Hi mate
You need to be careful you don’t equate a BOE of gas or NGL to the oil price. BOE is an energy conversion, not a price conversation.
Roughly, 6 mcf ( or 6 thousand cubic feet gas ) is equivalent to 1 BOE… So if gas sells at US$ 3 per MCF, it sells for US$ 18 per BOE…. The BOE gas all in cost is $ 7.2 per BOE
So if at US $ 85, the all in cost including royalties for a barrel of oil is US $ 20, then the profit per barrel is $ 65…. And for gas, if when gas sells at US $ 3 per mcf or US $ 18 per BOE, then the profit is US $ 1.8 per mcf or US $ 10.8 per BOE
You need to know the % makeup of the production stream of each component to work out revenue , cost and therefore net cashflow.
Personally I don’t like it when a company uses royalties in the BOE cost base because that creates a large error in the calculation and should be separated . This is because at US$ 40 , a 20 % royalty will “cost “ the producer US $ 8 per barrel, and at $ 100, the producer “pays “ $ 20 per barrel
For your calculation given by DD at an all in cost of US $ 20, if that is based on oil at US $ 80, for example, the royalty cost would be $ 16, much means the other costs ( transport, processing, field op ex and marketing ) are US $ 4 per barrel. These will not change much with the price of the commodity, but more with the production rate .

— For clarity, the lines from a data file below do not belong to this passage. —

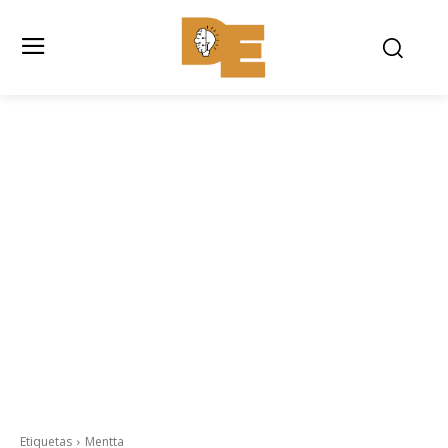
Etiquetas
Mentta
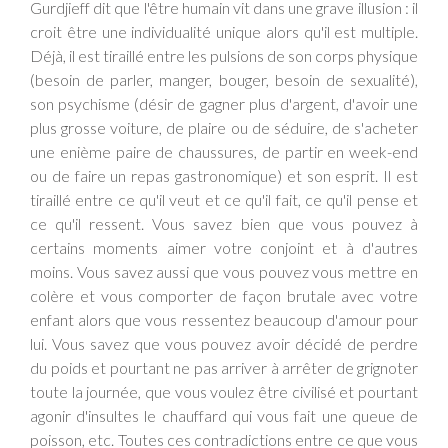
Gurdjieff dit que l'être humain vit dans une grave illusion : il
croit être une individualité unique alors qu'il est multiple.
Déjà, il est tiraillé entre les pulsions de son corps physique
(besoin de parler, manger, bouger, besoin de sexualité),
son psychisme (désir de gagner plus d'argent, d'avoir une
plus grosse voiture, de plaire ou de séduire, de s'acheter
une enième paire de chaussures, de partir en week-end
ou de faire un repas gastronomique) et son esprit. Il est
tiraillé entre ce qu'il veut et ce qu'il fait, ce qu'il pense et
ce qu'il ressent. Vous savez bien que vous pouvez à
certains moments aimer votre conjoint et à d'autres
moins. Vous savez aussi que vous pouvez vous mettre en
colère et vous comporter de façon brutale avec votre
enfant alors que vous ressentez beaucoup d'amour pour
lui. Vous savez que vous pouvez avoir décidé de perdre
du poids et pourtant ne pas arriver à arrêter de grignoter
toute la journée, que vous voulez être civilisé et pourtant
agonir d'insultes le chauffard qui vous fait une queue de
poisson, etc. Toutes ces contradictions entre ce que vous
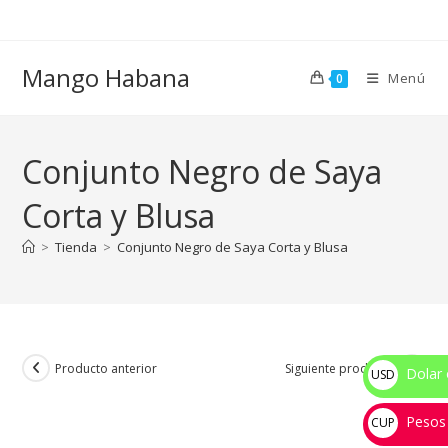
Ir
al
contenido
Mango Habana
Menú
0
Conjunto Negro de Saya
Corta y Blusa
>
Tienda
>
Conjunto Negro de Saya Corta y Blusa
Producto anterior
Siguiente producto
Dolar 
USD
$
Pesos
CUP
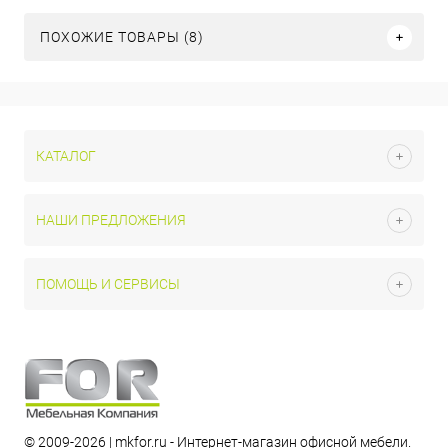
ПОХОЖИЕ ТОВАРЫ (8)
КАТАЛОГ
НАШИ ПРЕДЛОЖЕНИЯ
ПОМОЩЬ И СЕРВИСЫ
© 2009-2026 | mkfor.ru - Интернет-магазин офисной мебели.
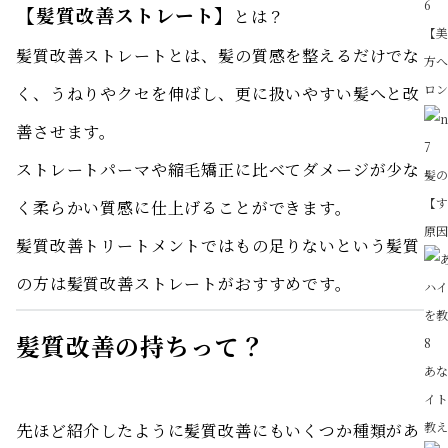
6
【髪質改善ストレート】
とは？
【
髪質改善ストレートとは、髪の質感を整えるだけでな
方
ロン
く、うねりやクセを伸ばし、更に扱いやすい髪へと改
善させます。
7
ストレートパーマや縮毛矯正に比べてダメージが少な
髪
【
く柔らかい質感に仕上げることができます。
原因
髪質改善トリートメントではもの足りないという髪質
の方は髪質改善ストレートがおすすめです。
髪質改善の持ちって？
8
あ
イ
教
先ほど紹介したように髪質改善にもいくつか種類があ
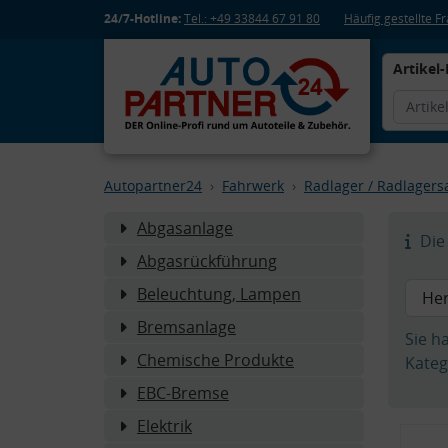
24/7-Hotline:
Tel.: +49 33844 67 91 80
Häufig gestellte 
Artikel-
Autopartner24
Fahrwerk
Radlager / Radlagers
Abgasanlage
Die 
Abgasrückführung
Beleuchtung, Lampen
Bremsanlage
Sie h
Chemische Produkte
Kateg
EBC-Bremse
Elektrik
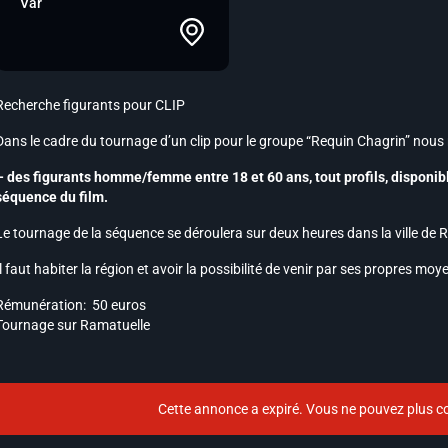
Var
Recherche figurants pour CLIP
Dans le cadre du tournage d’un clip pour le groupe “Requin Chagrin” nous
– des figurants homme/femme entre 18 et 60 ans, tout profils, disponib
séquence du film.
Le tournage de la séquence se déroulera sur deux heures dans la ville de 
Il faut habiter la région et avoir la possibilité de venir par ses propres moy
Rémunération: 50 euros
Tournage sur Ramatuelle
Cette annonce a expiré. Vous ne pouvez plus co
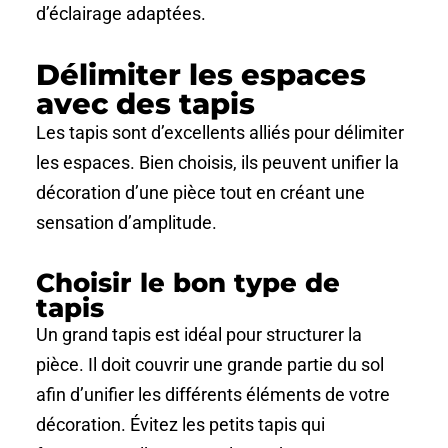
d’éclairage adaptées.
Délimiter les espaces
avec des tapis
Les tapis sont d’excellents alliés pour délimiter
les espaces. Bien choisis, ils peuvent unifier la
décoration d’une pièce tout en créant une
sensation d’amplitude.
Choisir le bon type de
tapis
Un grand tapis est idéal pour structurer la
pièce. Il doit couvrir une grande partie du sol
afin d’unifier les différents éléments de votre
décoration. Évitez les petits tapis qui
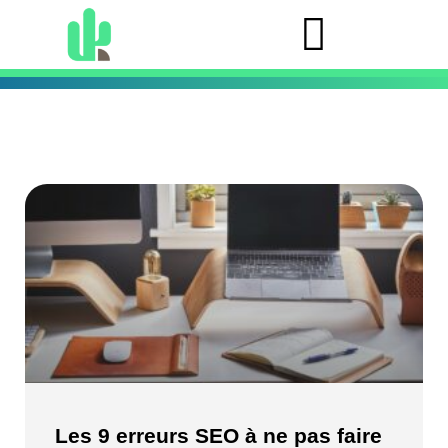
Les 9 erreurs SEO à ne pas faire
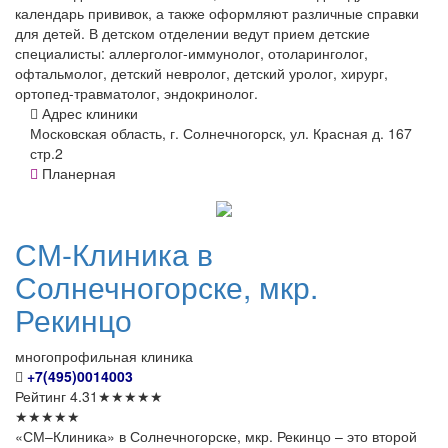
календарь прививок, а также оформляют различные справки
для детей. В детском отделении ведут прием детские
специалисты: аллерголог-иммунолог, отоларинголог,
офтальмолог, детский невролог, детский уролог, хирург,
ортопед-травматолог, эндокринолог.
Адрес клиники
Московская область, г. Солнечногорск, ул. Красная д. 167
стр.2
Планерная
СМ-Клиника
в
Солнечногорске, мкр.
Рекинцо
многопрофильная клиника
+7(495)0014003
Рейтинг
4.31
★
★
★
★
★
★
★
★
★
★
«СМ–Клиника» в Солнечногорске, мкр. Рекинцо – это второй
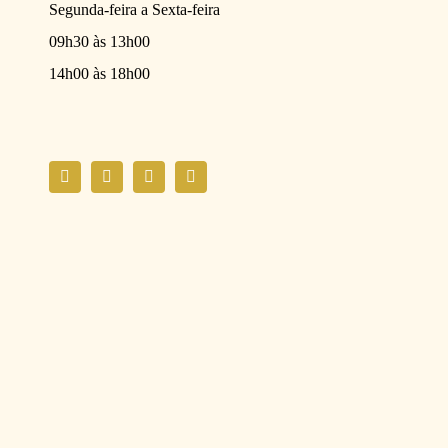
Segunda-feira a Sexta-feira
09h30 às 13h00
14h00 às 18h00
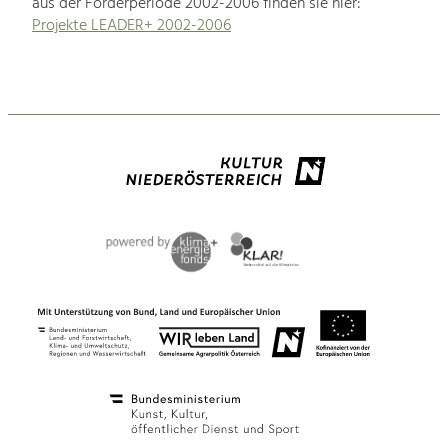
aus der Förderperiode 2002-2006 finden sie hier:
Projekte LEADER+ 2002-2006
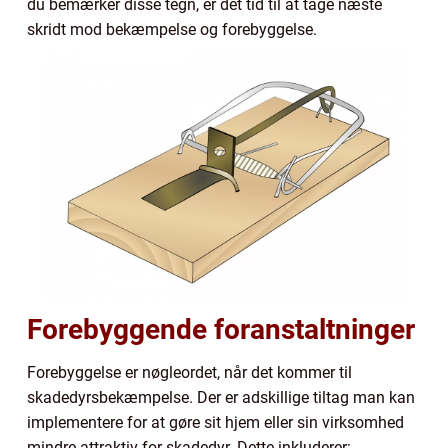
du bemærker disse tegn, er det tid til at tage næste
skridt mod bekæmpelse og forebyggelse.
Forebyggende foranstaltninger
Forebyggelse er nøgleordet, når det kommer til
skadedyrsbekæmpelse. Der er adskillige tiltag man kan
implementere for at gøre sit hjem eller sin virksomhed
mindre attraktiv for skadedyr. Dette inkluderer:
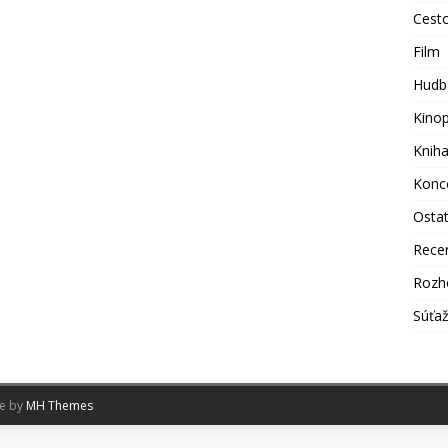
Cest
Film
Hudb
Kino
Knih
Konc
Osta
Rece
Rozh
Súťa
me by
MH Themes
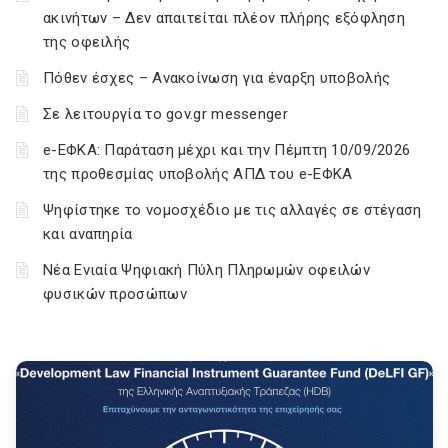
ακινήτων – Δεν απαιτείται πλέον πλήρης εξόφληση
της οφειλής
Πόθεν έσχες – Ανακοίνωση για έναρξη υποβολής
Σε λειτουργία το gov.gr messenger
e-ΕΦΚΑ: Παράταση μέχρι και την Πέμπτη 10/09/2026
της προθεσμίας υποβολής ΑΠΔ του e-ΕΦΚΑ
Ψηφίστηκε το νομοσχέδιο με τις αλλαγές σε στέγαση
και αναπηρία
Νέα Ενιαία Ψηφιακή Πύλη Πληρωμών οφειλών
φυσικών προσώπων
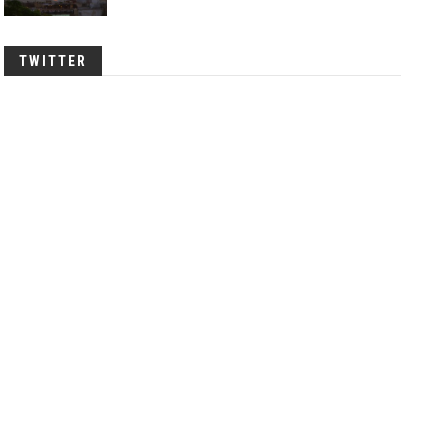
TWITTER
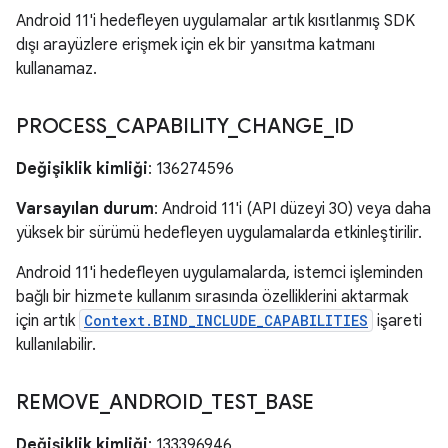
Android 11'i hedefleyen uygulamalar artık kısıtlanmış SDK
dışı arayüzlere erişmek için ek bir yansıtma katmanı
kullanamaz.
PROCESS
_
CAPABILITY
_
CHANGE
_
ID
Değişiklik kimliği
: 136274596
Varsayılan durum
: Android 11'i (API düzeyi 30) veya daha
yüksek bir sürümü hedefleyen uygulamalarda etkinleştirilir.
Android 11'i hedefleyen uygulamalarda, istemci işleminden
bağlı bir hizmete kullanım sırasında özelliklerini aktarmak
için artık
Context.BIND_INCLUDE_CAPABILITIES
işareti
kullanılabilir.
REMOVE
_
ANDROID
_
TEST
_
BASE
Değişiklik kimliği
: 133396946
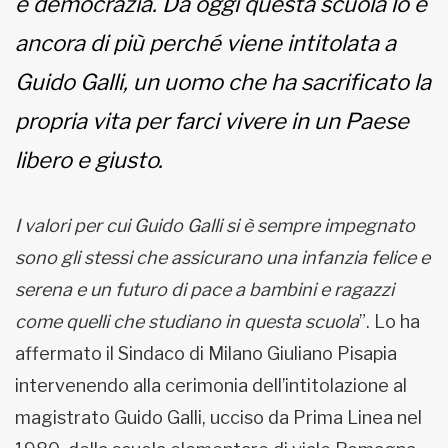
e democrazia. Da oggi questa scuola lo è
ancora di più perché viene intitolata a
Guido Galli, un uomo che ha sacrificato la
propria vita per farci vivere in un Paese
libero e giusto.
I valori per cui Guido Galli si è sempre impegnato
sono gli stessi che assicurano una infanzia felice e
serena e un futuro di pace a bambini e ragazzi
come quelli che studiano in questa scuola
”. Lo ha
affermato il Sindaco di Milano Giuliano Pisapia
intervenendo alla cerimonia dell’intitolazione al
magistrato Guido Galli, ucciso da Prima Linea nel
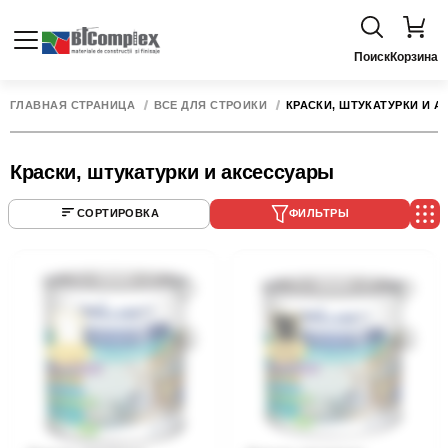
Поиск
Корзина
ГЛАВНАЯ СТРАНИЦА
ВСЁ ДЛЯ СТРОЙКИ
КРАСКИ, ШТУКАТУРКИ И 
Краски, штукатурки и аксессуары
СОРТИРОВКА
ФИЛЬТРЫ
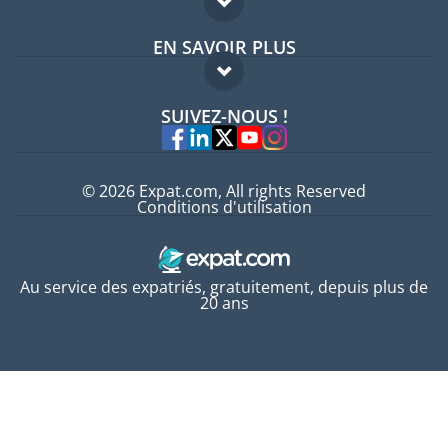
Forum expatriés
EN SAVOIR PLUS
Guides pays
FAQ
Offres d'emploi
SUIVEZ-NOUS !
Experts
© 2026 Expat.com, All rights Reserved
Conditions d'utilisation
Au service des expatriés, gratuitement, depuis plus de
20 ans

So if the POO fell to US $ 60 per barrel, and you want to include the royalty in the all in cost, them the cal would be $ 4 + royalty ( $12) or $ 16 per barrel…. And profit per barrel produced would be $ 44, not the $ 40 other wise calculated.
The best way to deal with the royalty payment is to subtract the royalty volumes before making any calculations because royalties are a volume payment.
When royalties are to be paid, a 100 % WI owner has to pay 100 % of the royalties ( obviously)… which means if the royalty load is 20 %, they receive 80 % of the revenue after royalties. The royalty owner had all the other costs( transport, op ex etc) subtracted from the gross revenue so they pay their share of operating costs. Since the royalty recipient usually “ pays” the op costs for their royalty, you can just net out the royalty, if you know the rate, and just use the ex royalty costs as expenses.
So, if SHE has a net WI if 26.5 % before royalties are applied, and royalties are 20 %, the net SHE WI is 21.2 %.
The best thing to ask DD , is what the % breakdown of the total BOE stream is now, what change if any is expected as the well matures. That will enable you to more accurately work out each individual stream gross and net revenue, ( including NGL’s , if present)
It is OK to have they royalty rate in the op cost calculation, especially if the information needed to seperate it is not given. Just be aware that it will increase or decrease those costs as commodity prices change. Most important though, is not attributing the oil price to an BOE production stream that is not 100% oil, as a 1000 BOPD oil stream is not the same as a 1000 BOEPD gas stream, unless the oil and gas price match in BOE terms. At US $ 60 per barrel oil, gas would need to sell at US $ 10 per mcf to generate the same revenue, but then you need to apply the gas cost base, not the oil cost base to work out the net revenue.